If we look at the expression for gravity
\(g=-\cfrac { 1 }{ 2 } .\cfrac { d{ v }_{ t }^{ 2 } }{ dx }\)
Integrating both sides
\(-2\int { { g } } dx=\int { d{ v }_{ t1 }^{ 2 } } ={ v }_{ t1 }^{ 2 }\) ----(1)
The left hand side is negative given that g decreases with increasing x.
We have seen that g is of the form,
\(g=-{ G }_{ o }.\cfrac { 1 }{ { (x+{ r }_{ e }) }^{ 2 } }\)
where the negative sign suggests that g, a vector is pointing towards x=0. Integrating,
\(\int { g } dx={ G }_{ o }.\cfrac { 1 }{ (x+{ r }_{ e }) }+A\) ----(2)
Combining the above equations (1) and (2) and using constant C=-2A
\({ v }_{ t }= \sqrt { C-\cfrac { 2{ G }_{ o } }{ (x+r_{ e }) } }\)
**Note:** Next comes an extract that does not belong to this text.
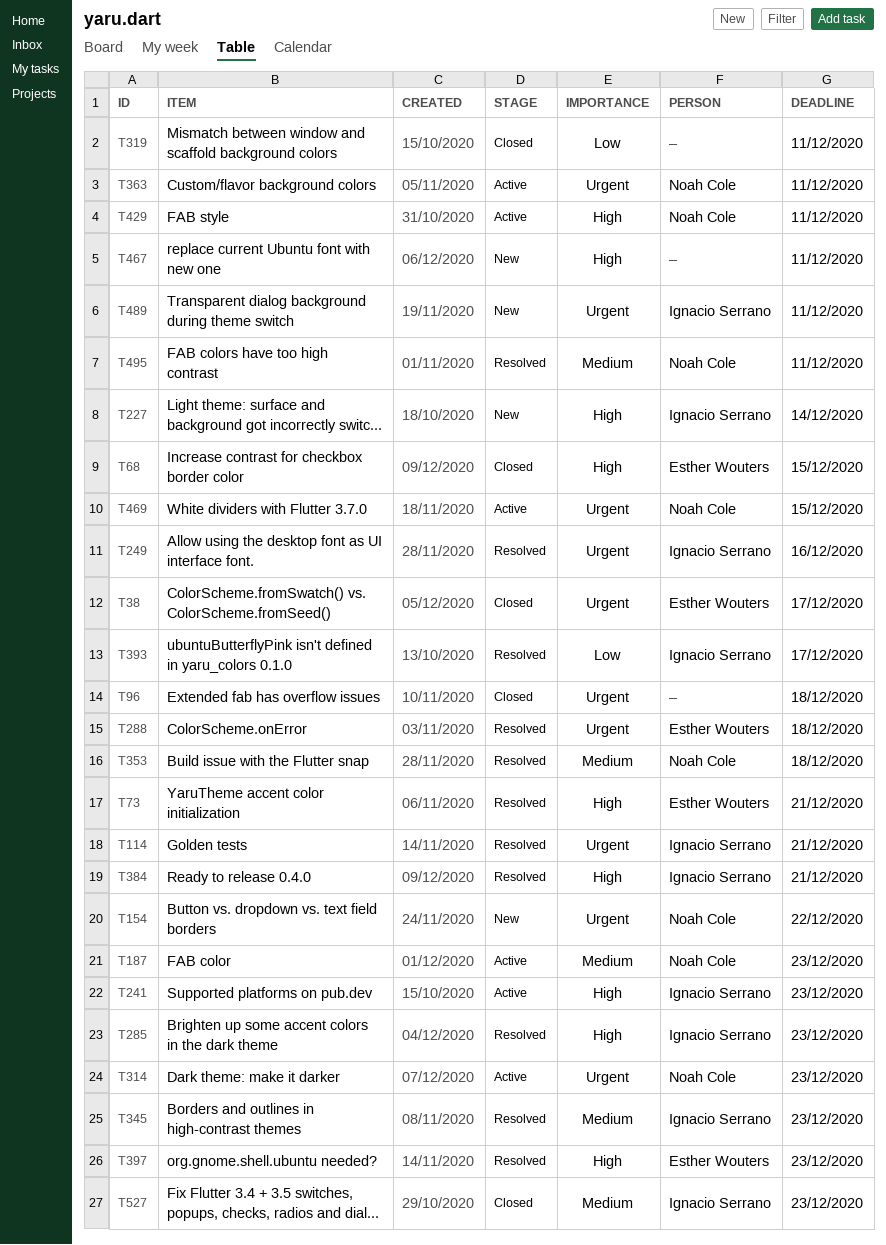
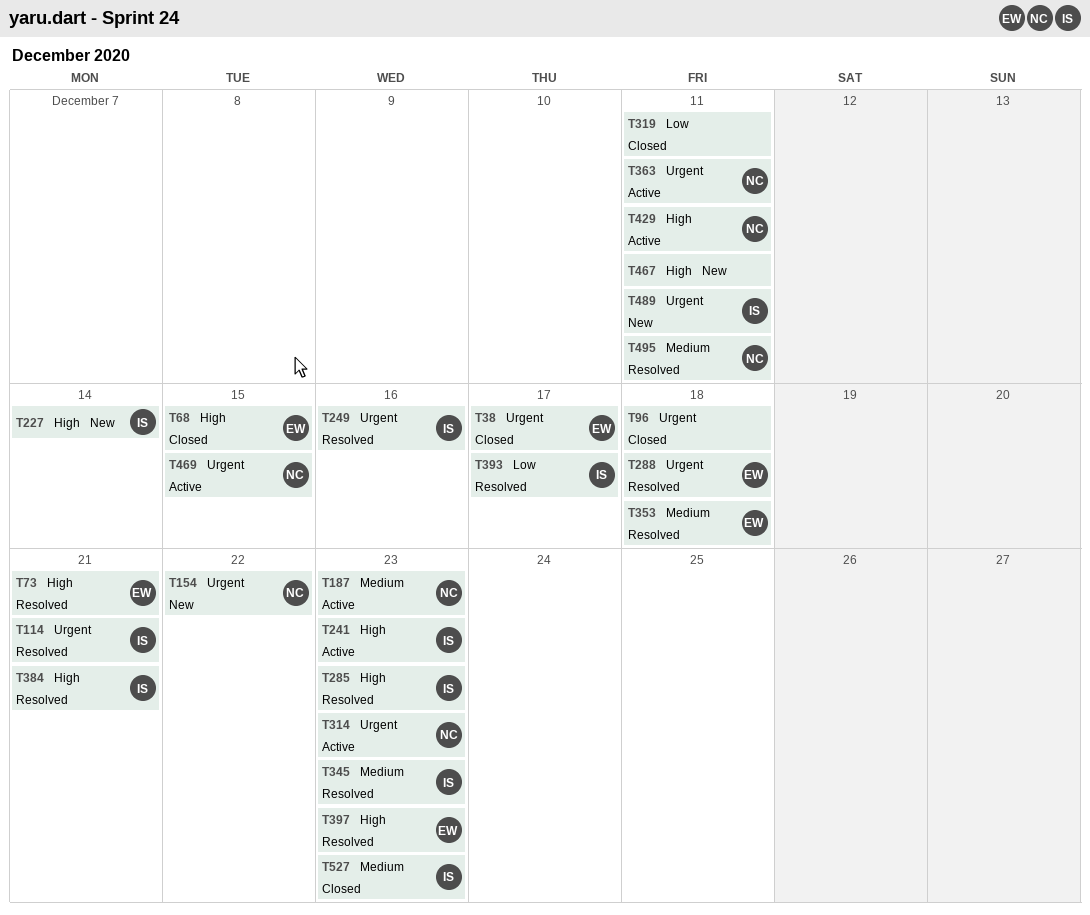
T353, owner: Noah Cole -> Esther Wouters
Since we know that at no gravity, space is not compressed where \(x\rightarrow \infty \), \({ v }_{ t }=c\), we have \(C={ c }^{ 2 }\), the normal time speed. Therefore,
\({ v }_{ t }= \sqrt {{ c }^{ 2 }-\cfrac { 2{ G }_{ o } }{ (x+r_{ e }) } }\)
This expression is time speed at various distance x, at x = 0 space is densest.